- _EXERCISE INSTRUCTIONS_:
a) In the Myrtle Beach passage, how long is the tunnel at Ripley's Aquarium?
b) Reproduce everything in the Myrtle Beach passage from "The Myrtle Beach Boardwalk features" down to "from Alabama Theater.".

- _SUPPLIED PASSAGE_:

Think of Branson, Missouri, on the ocean. OK─so Myrtle Beach doesn’t have quite the entertainment emphasis that Branson has, but the Grand Strand’s options are impressive and great for groups meeting there.
On Saturday, night I had an awesome entertainment experience at The Carolina Opry. The show features Broadway-esque performances by very talented singers and musicians. The performance I saw had a country bent, but also included pop, nostalgic disco and comedy.
The Myrtle Beach Boardwalk features live-music venues, including The Bowery, which used to host the Southern rock group Alabama as its house band. Today it serves warm, light beer and boxed wine, which totally suits this hole-in-the-wall establishment. (Warning: It takes two days to wash that damn stamp off the back of your hand. I’m sure people wear it as a badge of honor, however.)
There’s also the Alabama Theatre, located in North Myrtle Beach at Barefoot Landing, which offers live performances in a venue that can be rented for private events. Adorning the walls are replicas of all the Platinum and Gold albums and singles produced by Alabama. Southern rock is alive and well in Myrtle Beach, with the House of Blues walking distance from Alabama Theater.
Myrtle Beach State Park and Huntington Beach State Park are oceanfront hideaways that make for great camping and offsites. (There are many campgrounds up and down the coast, so meeting attendees looking to vacation before and after conferences will have lots of options if you pick Myrtle Beach for your next event.)
Besides the beach, and all the oceanfront has to offer, there’s a bevy of wildlife viewing opportunities. Check out my photo of a great blue heron flying away from an alligator taken at Huntington Beach State Park. Enough said.
Brookgreen Gardens, the first public sculpture garden in America, has a zoo with local wildlife and there are nesting eagles onsite. Ripley’s Aquarium, which features 3,000 species, has a 330-foot tunnel, where sharks swim overhead; it’s the longest aquarium tunnel in the United States.
This may be a bit of a stretch, but the Gay Dolphin is certainly worthy of a photo op and the purchase of a T-shirt. The Gay Dolphin is actually a gift shop on the Myrtle Beach Boardwalk and features floors of knickknacks. It’s so big that you could get lost amid all the chotskies. There’s even a T-shirt that says “I got lost at the Gay Dolphin.”
The Gay Dolphin has been in existence since 1946, long before gay marriage or even Stonewall. The story goes that the owner saw dolphins frolicking in the Atlantic Ocean and they were having so much fun that he named his store after them. It’s the type of establishment that reminds you you’re in a vacation town, with every souvenir imaginable.

- _AVAILABLE DATA_:

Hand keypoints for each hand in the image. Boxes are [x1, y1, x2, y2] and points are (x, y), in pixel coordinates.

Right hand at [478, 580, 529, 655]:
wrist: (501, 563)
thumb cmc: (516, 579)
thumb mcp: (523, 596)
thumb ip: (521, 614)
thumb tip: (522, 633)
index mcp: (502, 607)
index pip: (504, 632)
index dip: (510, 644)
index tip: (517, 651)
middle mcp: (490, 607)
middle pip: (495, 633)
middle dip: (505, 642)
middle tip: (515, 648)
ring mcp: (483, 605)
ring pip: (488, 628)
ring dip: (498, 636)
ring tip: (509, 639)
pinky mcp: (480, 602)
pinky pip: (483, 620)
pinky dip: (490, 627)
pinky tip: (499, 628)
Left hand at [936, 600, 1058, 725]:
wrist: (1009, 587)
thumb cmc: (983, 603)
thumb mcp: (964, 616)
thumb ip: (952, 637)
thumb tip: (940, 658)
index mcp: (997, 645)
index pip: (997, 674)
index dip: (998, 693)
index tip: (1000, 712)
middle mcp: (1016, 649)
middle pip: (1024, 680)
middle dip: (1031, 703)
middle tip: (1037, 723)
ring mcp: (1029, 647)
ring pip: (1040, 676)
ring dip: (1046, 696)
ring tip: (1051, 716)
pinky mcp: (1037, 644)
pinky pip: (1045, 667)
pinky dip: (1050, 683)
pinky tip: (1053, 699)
---
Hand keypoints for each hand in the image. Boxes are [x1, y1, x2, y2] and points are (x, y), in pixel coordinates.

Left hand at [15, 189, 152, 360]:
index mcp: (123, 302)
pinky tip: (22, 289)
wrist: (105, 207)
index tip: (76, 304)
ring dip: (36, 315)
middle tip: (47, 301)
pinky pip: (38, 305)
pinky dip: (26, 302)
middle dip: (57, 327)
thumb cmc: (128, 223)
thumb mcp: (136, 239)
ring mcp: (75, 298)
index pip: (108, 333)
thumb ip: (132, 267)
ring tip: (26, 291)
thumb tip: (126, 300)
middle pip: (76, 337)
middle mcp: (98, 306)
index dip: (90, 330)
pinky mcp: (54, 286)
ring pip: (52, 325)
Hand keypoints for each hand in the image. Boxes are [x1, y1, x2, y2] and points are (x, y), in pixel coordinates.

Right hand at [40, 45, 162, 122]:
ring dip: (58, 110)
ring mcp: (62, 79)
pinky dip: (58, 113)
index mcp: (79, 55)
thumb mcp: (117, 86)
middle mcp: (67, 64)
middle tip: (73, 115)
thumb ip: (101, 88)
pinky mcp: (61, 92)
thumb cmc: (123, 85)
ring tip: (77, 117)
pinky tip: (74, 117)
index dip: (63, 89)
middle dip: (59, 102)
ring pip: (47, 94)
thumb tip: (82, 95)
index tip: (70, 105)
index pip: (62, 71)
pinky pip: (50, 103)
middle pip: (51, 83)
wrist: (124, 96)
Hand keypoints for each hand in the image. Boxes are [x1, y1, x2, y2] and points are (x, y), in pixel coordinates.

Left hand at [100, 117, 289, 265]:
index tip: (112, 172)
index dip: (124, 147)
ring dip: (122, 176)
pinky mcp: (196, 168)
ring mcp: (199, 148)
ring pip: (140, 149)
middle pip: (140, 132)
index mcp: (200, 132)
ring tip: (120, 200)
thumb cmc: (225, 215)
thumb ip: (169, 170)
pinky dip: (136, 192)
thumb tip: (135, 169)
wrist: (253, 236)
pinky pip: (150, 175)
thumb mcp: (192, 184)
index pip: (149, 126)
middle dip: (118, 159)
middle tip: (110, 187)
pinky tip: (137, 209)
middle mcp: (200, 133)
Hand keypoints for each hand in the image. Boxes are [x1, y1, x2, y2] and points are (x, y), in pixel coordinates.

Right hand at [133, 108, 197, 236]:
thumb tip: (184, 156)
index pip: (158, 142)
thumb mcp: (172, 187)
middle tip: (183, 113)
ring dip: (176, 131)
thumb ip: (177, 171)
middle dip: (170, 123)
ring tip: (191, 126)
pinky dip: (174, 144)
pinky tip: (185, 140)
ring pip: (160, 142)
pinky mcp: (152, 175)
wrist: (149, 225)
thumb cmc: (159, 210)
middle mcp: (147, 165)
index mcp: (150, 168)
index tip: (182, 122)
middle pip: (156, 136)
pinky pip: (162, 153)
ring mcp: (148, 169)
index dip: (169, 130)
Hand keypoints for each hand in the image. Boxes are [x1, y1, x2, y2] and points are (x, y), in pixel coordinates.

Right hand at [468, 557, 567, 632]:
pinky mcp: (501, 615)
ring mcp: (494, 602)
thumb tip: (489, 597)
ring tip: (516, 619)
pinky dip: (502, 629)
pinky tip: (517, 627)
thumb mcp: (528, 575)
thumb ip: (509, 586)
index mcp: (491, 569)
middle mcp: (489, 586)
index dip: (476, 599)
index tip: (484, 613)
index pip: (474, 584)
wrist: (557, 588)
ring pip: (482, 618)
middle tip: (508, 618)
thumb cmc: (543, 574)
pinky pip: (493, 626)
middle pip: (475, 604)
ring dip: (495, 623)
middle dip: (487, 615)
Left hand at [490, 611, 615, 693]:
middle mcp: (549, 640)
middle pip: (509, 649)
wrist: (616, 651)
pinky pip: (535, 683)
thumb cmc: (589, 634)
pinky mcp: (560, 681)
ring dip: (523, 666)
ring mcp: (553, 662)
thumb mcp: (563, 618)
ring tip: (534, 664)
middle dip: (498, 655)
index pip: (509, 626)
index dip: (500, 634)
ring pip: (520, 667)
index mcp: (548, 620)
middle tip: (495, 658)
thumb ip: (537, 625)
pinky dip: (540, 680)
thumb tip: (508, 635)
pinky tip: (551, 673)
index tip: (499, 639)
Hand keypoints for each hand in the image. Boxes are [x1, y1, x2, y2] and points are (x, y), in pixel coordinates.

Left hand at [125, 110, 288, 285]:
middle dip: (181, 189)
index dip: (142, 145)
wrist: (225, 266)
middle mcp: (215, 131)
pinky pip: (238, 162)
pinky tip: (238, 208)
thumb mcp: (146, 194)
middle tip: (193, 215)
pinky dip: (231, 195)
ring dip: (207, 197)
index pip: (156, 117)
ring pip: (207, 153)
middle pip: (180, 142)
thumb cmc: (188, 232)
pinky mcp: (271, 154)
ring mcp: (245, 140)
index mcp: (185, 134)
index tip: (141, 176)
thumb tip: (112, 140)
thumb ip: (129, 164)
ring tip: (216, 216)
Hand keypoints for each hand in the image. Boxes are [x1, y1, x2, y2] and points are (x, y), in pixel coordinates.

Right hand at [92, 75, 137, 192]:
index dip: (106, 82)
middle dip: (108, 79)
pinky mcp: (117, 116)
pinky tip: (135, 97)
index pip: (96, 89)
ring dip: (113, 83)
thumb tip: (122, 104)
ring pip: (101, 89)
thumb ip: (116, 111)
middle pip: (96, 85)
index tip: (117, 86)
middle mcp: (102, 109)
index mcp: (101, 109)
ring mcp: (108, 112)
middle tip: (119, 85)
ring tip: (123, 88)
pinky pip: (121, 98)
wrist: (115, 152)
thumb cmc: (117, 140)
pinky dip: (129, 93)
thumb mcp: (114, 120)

- _TASK RESULTS_:
a) 330 feet.

b)
The Myrtle Beach Boardwalk features live-music venues, including The Bowery, which used to host the Southern rock group Alabama as its house band. Today it serves warm, light beer and boxed wine, which totally suits this hole-in-the-wall establishment. (Warning: It takes two days to wash that damn stamp off the back of your hand. I’m sure people wear it as a badge of honor, however.)
There’s also the Alabama Theatre, located in North Myrtle Beach at Barefoot Landing, which offers live performances in a venue that can be rented for private events. Adorning the walls are replicas of all the Platinum and Gold albums and singles produced by Alabama. Southern rock is alive and well in Myrtle Beach, with the House of Blues walking distance from Alabama Theater.